■ ACTIVITY
Carry on the forum thread about what follows for f when g∘f is onto and g is one-to-one, starting right after its last sentence.

■ PASSAGE TO READ
* * *
Assume $f:A→B$ and $g:B→C$ be the two functions ?
Then, if $g∘f:A→C$ is onto and $g:B→C$ is one-one ? What can be said about $f$ ?
My try :
Let me suppose $f$ as onto so, I can say $f(x) = y$ where $x∈A$ and $y∈B$.
Its also given that $g$ is onto, then $g(y)∈C$.
$g∘f:A→C$ is onto, then $g∘f(x) = g(y)$ => $f(x) = y$
Hence, what I assumed was right $f$ as onto.
Have I got it right ? Is there anything extra that can be implied from above ?
If you assume $f$ is onto, then you can certainly prove that it is onto, but you have proved nothing about $f$. Besides, you have not used the important hypothesis that $g$ is one-to-one.
Since $g\circ f$ is onto, then $g$ is onto (prove it). Since, by assumption, $g$ is one-to-one, you have that $g$ is bijective. Therefore $$ f=g^{-1}\circ (g\circ f) $$ is the composition of two onto functions. Hence…
$f$ must be onto:
Suppose it is not. Then there is $y_0 \in B$ such that there is no correspondence in $A$ by $f$.
* * *
■ DATA SHOWN
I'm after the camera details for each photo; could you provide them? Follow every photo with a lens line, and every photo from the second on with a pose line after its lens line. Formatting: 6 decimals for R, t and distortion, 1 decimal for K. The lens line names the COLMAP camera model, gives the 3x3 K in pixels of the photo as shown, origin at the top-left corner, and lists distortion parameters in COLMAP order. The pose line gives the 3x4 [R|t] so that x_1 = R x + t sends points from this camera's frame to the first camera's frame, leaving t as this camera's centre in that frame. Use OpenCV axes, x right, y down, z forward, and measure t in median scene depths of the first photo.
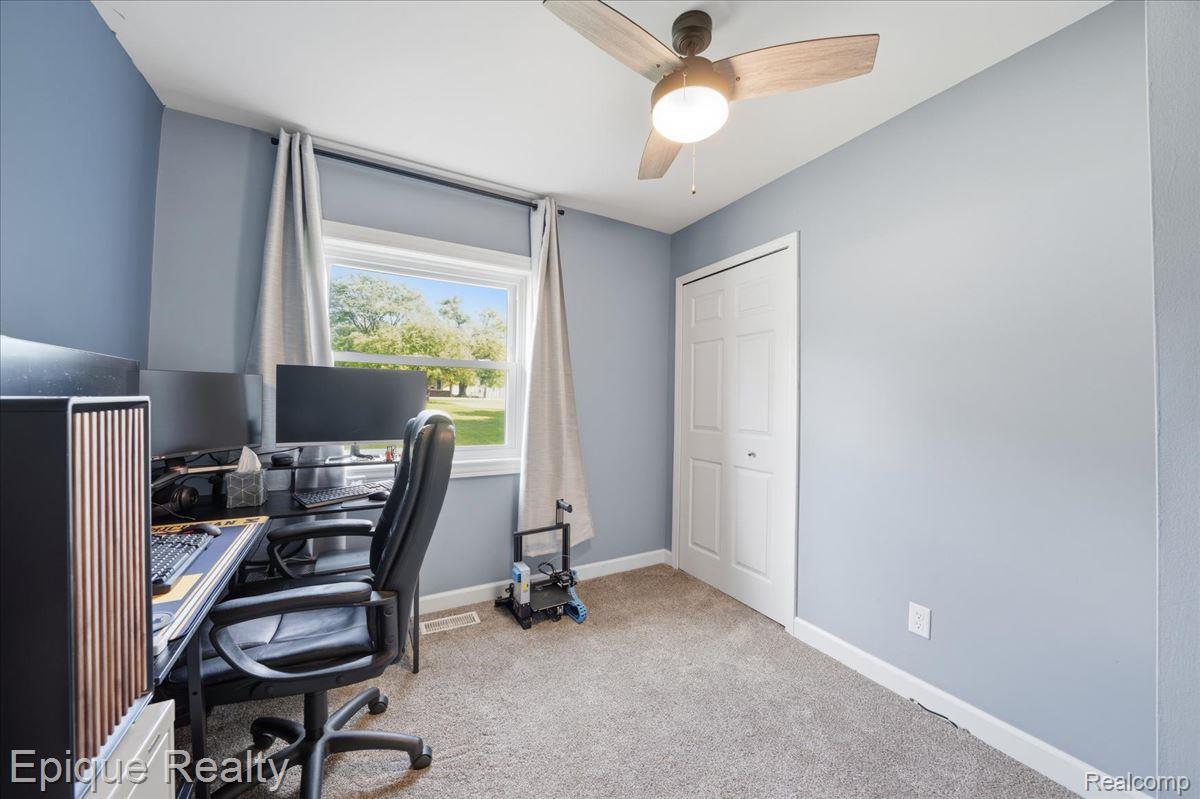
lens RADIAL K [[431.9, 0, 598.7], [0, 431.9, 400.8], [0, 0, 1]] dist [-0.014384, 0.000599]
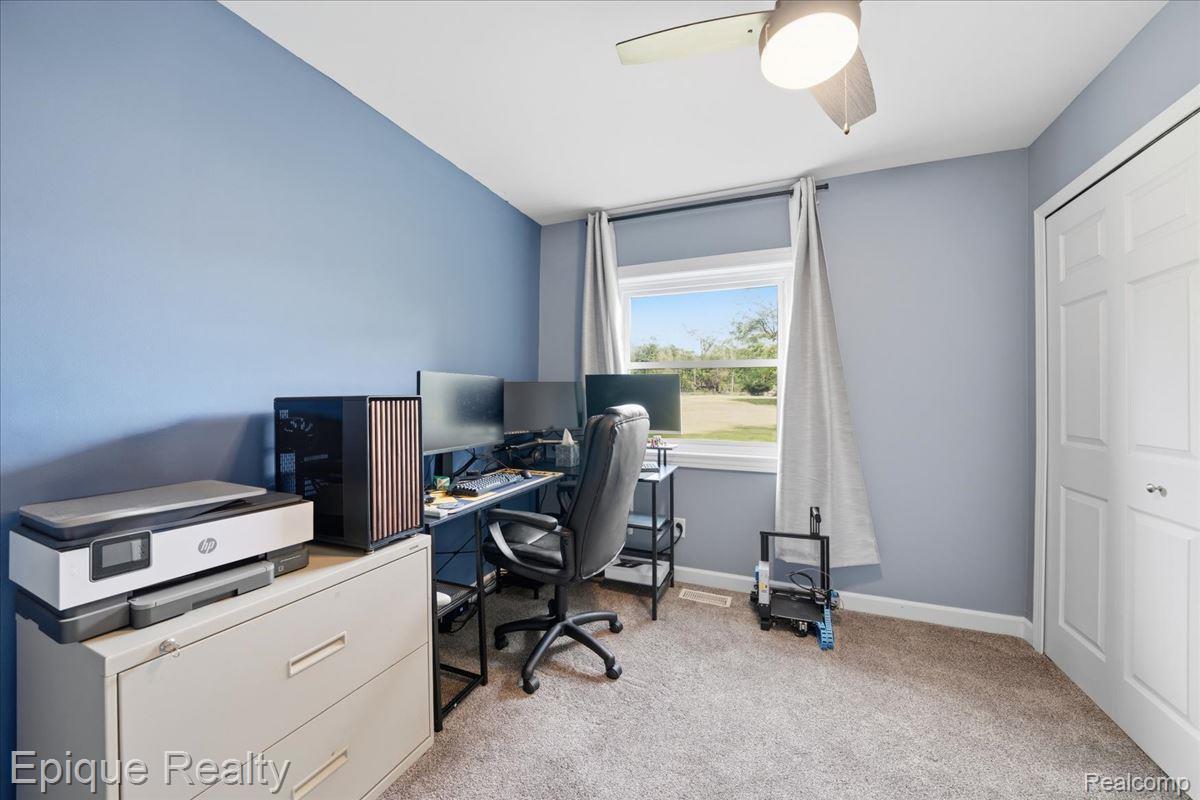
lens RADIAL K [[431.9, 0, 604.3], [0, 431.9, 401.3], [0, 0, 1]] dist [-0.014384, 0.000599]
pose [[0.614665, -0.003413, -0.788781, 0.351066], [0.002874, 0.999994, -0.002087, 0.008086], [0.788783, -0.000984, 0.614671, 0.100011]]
* * *
■ RESULT FOR THIS EXERCISE
If we apply $g$ at $y_0$ we get $g(y_0)$ but $g(f(x))$ is onto, so there is $x_0 \in A$ such that
$$g(f(x_0))=g(y_0)$$
But $g$ is one-one then
$$g(f(x_0))=g(y_0) \rightarrow f(x_0)=y_0$$
which is a contradiction.
It is easy to find out that $f$ is not necessarily one-one. Can you finish?
$g\circ f$ is onto, so $g$ is onto too.
But $g$ is also supposed to be one-to-one; so $g$ is a bijection ...
We can now use the reciprocal map $g^{-1}$ which is also a bijection and -- in particular -- onto.
Finally, you can write $f=g^{-1}\circ(g\circ f)$, so that $f$ is onto (as a composition of two onto maps).
Hope this help.